Wednesday, January 11, 2012

spill the wine

I have not touched this blog in weeks. When I started it, I really had only two goals – to get back to a place where I was writing almost daily (though certainly not posting daily, I can't even take that much me) and to avoid all the things that I reviled in other blogs including my own earlier attempts, most of which lay now shed like snakeskin in that swampy alternative universe called Myspace – a place where I am still in a relationship, working three jobs, and holding on to a little more of my hair. I shudder at the bare naked honesty and woe-is-me narcissism of some of those posts, where I hemorrhaged what felt like some sort of truth all over the internets. Some shit you got to keep to yourself.
Having said that, I really have never had much luck at distancing myself from my work, creative or otherwise. I fondly remember old mumbling Alan Jones, my Louisiana painting instructor and friend, leaning in over my shoulder where I stood at the easel and telling me (probably for the fourth or fifth time), “It can't just be therapy”. I knew he was right, I knew that no one was going to make the connection that the overwrought canvas I was toiling over with its conflation of images from Goya's Saturn Devouring his Children and the final shoot-out from Butch Cassidy was really about my relationship to my father. Somehow you had to bring the audience in, even talk to them a bit. That was my painting problem. When it came to writing, the little lapsed Roman Catholic that lives somewhere in my gut takes over and wants to confess everything – still a form of therapy, still forgetting the audience, but at least communicating a little.
So I don't want to write about the one thing I really feel right now, a razor loneliness that rips right to the bone.
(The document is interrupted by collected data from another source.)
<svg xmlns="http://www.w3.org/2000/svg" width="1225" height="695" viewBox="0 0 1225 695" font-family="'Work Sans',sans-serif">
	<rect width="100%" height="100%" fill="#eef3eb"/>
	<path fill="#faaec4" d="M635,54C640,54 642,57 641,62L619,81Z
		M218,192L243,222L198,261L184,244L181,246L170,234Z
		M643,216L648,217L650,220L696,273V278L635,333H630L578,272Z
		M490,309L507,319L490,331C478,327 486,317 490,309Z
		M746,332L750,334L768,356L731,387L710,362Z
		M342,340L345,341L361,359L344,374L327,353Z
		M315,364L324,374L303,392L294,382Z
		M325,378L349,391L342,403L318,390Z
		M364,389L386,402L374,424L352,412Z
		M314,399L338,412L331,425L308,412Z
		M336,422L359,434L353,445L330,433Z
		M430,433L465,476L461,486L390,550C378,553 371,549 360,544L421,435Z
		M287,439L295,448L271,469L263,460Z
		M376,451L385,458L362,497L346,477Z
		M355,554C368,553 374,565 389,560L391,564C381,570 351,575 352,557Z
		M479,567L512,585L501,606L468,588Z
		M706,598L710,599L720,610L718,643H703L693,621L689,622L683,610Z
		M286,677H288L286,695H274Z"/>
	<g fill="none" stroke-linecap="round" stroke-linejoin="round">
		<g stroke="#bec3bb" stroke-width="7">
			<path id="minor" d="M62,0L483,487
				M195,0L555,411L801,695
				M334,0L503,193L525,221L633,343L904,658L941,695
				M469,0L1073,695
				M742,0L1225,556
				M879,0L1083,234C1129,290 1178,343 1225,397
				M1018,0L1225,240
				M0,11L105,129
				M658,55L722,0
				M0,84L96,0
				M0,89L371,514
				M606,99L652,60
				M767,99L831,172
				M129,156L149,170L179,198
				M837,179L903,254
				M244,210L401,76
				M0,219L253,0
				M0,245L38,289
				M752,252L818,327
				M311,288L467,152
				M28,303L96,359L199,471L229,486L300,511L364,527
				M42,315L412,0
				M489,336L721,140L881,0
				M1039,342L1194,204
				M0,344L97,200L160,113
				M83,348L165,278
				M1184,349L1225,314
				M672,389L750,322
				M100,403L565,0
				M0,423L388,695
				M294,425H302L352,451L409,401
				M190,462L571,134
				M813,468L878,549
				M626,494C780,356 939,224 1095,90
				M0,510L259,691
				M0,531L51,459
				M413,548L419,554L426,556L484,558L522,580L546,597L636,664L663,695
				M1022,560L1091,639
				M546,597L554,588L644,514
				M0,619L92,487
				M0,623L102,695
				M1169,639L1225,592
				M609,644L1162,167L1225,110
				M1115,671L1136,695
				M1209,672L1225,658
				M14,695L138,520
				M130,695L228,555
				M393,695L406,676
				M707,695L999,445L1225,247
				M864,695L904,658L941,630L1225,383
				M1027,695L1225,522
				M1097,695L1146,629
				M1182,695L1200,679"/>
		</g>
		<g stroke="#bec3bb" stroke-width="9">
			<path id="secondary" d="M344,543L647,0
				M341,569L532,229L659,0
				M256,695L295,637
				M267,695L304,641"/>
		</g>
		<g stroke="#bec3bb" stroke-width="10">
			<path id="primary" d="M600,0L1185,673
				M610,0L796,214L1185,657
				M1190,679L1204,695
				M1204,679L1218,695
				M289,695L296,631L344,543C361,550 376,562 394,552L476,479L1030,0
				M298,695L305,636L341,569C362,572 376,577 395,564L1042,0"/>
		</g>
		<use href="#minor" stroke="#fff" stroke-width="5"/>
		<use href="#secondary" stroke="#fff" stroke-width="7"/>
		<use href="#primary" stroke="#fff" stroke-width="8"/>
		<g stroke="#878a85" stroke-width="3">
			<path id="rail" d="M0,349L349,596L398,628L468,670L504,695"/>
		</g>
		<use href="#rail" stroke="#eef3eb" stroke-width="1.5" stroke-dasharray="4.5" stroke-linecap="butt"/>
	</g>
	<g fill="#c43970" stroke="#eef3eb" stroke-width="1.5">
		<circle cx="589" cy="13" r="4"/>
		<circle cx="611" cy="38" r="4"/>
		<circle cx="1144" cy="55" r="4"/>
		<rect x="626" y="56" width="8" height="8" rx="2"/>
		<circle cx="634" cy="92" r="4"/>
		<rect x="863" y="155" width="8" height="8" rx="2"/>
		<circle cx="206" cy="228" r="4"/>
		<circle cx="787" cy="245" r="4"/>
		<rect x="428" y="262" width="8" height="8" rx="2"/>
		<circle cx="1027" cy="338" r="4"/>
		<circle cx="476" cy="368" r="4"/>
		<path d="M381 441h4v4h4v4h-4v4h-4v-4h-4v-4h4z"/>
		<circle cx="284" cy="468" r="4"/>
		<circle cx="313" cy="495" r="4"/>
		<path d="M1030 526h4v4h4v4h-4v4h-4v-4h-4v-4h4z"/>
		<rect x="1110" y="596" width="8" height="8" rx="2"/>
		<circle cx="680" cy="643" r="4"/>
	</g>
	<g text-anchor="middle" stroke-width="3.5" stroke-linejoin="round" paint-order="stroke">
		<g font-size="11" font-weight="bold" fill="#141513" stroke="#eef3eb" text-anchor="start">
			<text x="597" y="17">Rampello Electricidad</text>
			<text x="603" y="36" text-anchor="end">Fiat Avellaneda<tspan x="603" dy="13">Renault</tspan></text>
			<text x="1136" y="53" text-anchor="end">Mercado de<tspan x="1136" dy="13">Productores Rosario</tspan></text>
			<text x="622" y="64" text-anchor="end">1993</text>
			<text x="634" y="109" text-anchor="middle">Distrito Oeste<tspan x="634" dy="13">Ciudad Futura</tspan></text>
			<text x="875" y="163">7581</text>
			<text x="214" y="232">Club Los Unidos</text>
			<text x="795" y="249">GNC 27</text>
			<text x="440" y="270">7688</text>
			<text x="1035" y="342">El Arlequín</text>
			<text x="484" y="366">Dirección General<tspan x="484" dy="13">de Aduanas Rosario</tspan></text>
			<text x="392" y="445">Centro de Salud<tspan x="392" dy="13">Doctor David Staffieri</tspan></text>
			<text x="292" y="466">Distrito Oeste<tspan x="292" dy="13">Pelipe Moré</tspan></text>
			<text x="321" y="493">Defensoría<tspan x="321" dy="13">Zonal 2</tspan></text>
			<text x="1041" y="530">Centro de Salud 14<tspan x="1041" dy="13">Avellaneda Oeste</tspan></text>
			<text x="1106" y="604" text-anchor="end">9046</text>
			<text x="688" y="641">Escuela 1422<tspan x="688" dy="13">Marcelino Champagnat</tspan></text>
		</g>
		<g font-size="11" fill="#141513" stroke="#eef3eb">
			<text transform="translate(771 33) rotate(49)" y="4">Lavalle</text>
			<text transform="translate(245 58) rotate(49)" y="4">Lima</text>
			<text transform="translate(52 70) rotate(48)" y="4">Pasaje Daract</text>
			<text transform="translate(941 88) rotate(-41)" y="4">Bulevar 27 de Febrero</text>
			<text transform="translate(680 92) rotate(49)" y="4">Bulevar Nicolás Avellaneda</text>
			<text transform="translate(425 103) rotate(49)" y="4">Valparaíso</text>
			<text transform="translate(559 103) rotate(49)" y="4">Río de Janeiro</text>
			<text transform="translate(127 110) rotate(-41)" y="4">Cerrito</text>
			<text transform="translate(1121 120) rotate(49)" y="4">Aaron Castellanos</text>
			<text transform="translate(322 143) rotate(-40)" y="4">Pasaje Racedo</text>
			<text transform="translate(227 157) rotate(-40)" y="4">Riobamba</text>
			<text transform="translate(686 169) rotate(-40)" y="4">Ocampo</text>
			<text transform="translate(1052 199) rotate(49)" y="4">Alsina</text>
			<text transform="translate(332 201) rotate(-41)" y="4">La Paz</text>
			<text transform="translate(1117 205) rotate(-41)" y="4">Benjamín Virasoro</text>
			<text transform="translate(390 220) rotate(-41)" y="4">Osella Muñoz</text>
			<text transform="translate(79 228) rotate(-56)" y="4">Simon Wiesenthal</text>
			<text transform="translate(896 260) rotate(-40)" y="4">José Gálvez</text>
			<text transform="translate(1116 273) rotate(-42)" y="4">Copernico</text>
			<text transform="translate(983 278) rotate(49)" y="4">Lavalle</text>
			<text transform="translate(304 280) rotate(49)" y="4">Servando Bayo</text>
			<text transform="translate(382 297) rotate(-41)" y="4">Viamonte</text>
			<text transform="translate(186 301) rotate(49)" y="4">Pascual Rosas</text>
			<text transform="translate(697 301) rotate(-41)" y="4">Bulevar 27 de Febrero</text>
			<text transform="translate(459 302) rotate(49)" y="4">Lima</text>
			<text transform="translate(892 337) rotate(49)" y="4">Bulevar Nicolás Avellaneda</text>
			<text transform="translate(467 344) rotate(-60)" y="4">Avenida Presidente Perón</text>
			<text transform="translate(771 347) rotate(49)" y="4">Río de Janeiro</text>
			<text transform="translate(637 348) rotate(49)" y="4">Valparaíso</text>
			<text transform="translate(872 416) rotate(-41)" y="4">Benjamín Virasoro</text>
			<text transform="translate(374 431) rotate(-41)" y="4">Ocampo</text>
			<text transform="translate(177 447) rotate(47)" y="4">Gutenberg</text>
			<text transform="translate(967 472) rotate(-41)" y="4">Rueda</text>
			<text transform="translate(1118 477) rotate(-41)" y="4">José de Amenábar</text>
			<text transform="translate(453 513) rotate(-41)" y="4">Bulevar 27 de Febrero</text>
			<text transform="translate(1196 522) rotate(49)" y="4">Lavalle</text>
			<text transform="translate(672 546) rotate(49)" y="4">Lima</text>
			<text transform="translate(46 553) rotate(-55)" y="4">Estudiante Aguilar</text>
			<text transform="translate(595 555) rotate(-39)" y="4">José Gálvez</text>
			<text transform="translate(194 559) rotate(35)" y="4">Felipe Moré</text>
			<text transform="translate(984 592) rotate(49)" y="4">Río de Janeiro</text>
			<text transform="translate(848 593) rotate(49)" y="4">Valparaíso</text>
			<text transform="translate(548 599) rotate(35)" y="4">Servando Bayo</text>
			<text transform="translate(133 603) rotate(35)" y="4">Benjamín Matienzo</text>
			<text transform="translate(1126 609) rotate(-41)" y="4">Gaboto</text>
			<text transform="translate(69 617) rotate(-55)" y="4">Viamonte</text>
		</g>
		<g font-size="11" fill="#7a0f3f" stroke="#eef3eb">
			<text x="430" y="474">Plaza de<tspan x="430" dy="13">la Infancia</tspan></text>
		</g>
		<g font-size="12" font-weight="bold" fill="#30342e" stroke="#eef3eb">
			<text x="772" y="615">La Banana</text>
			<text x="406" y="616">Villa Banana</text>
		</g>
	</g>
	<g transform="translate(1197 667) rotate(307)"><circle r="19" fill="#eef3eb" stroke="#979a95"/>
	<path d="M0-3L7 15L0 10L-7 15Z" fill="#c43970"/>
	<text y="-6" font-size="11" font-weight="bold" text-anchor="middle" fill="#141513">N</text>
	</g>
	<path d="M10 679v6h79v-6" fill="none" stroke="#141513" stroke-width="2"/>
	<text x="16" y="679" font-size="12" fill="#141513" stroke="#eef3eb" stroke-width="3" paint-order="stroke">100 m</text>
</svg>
Lately I have not been communicating much with anyone – the phone and the Facebook in the end, don't seem to count, and most of my work conversations are with teenagers. When I get like this it seems like everything is unresolved. I often return to the Books I Haven't Finished– I always leave poor Celine paranoid on the boat to Africa, Henry Miller falling apart in Brooklyn. The Brothers Karamazov are still jockeying for position in a 1200 page horse race and the goddamn moo cows in Portrait of an Artist. Add to that artwork not done, the scraps of stories and comics and the giant Barbarella painting that has now deteriorated on the wall of two separate apartments, and it starts to seem more important to finish something, anything, just for some sense of resolution.
To return to the title of this blog, some times the reservoir just fills up, and you have to “spill over the sides to anyone that will listen”. The last few months have been nothing but ragwater, whatever small promise a new school year holds has faded, and I am left here, alone, with a post Holiday depression and nothing left to do but type, especially on this cold Sunday morning with my car sitting in the shop.
Still, its better to tell stories. And in the interest of resolution and communication, here's one with a beginning and an end. Once in college, there was going to be a showing of Cinema Paradiso, an Italian film I really loved at the time, in Fletcher Hall, the art building. I didn't have a car or an apartment or any money to spend so asking a woman out was tricky- I finally just told her that she should maybe come check it out. There is a scene in the film where an old man tells the hero that the way to know if a woman really likes you is to check over your shoulder after you walk away to see if she is still looking – a trick I had recently tried on this particular girl with disappointing results. Anyway, the night of the movie arrived and I found out at the last moment that the film was actually showing in the English building. I actually made a few flyers and posted them around the art building announcing that Cinema Paradiso had been moved, in the off chance that mi amor should show. She didn't – she had overbearing, overprotective mother that would never have allowed her to drive into town to see a movie alone, but in the end we still ended up together, my first real college romance and the first woman I ever actually called “girlfriend”. The night of our first date was the night that Cobain offed himself - while one of my rock and roll heroes was finally surrendering to the Ugly Spirit, I was riding a merry-go-round behind some closed elementary school in Opelousas we had wandered into, and then, stomach and head spinning, sharing a kiss with a pretty little Cajun girl I still couldn't believe I had somehow won over. That was the Eden of our early days – later, when things started to go sour, as things always seem to do , she told me that she had gone to see a traiteur, a Cajun mystic, who had disturbed her with the news that he saw her surrounded by darkness. “Don't worry, that's just me” I said. Later, when she was finally gone, I tried to make a painting of a picture someone had taken of us on a Greyhound – she is pale and soft and smiling at the camera, while I am dark, awkward, all angles and compound Adam's apples, staring intently out the window at nothing.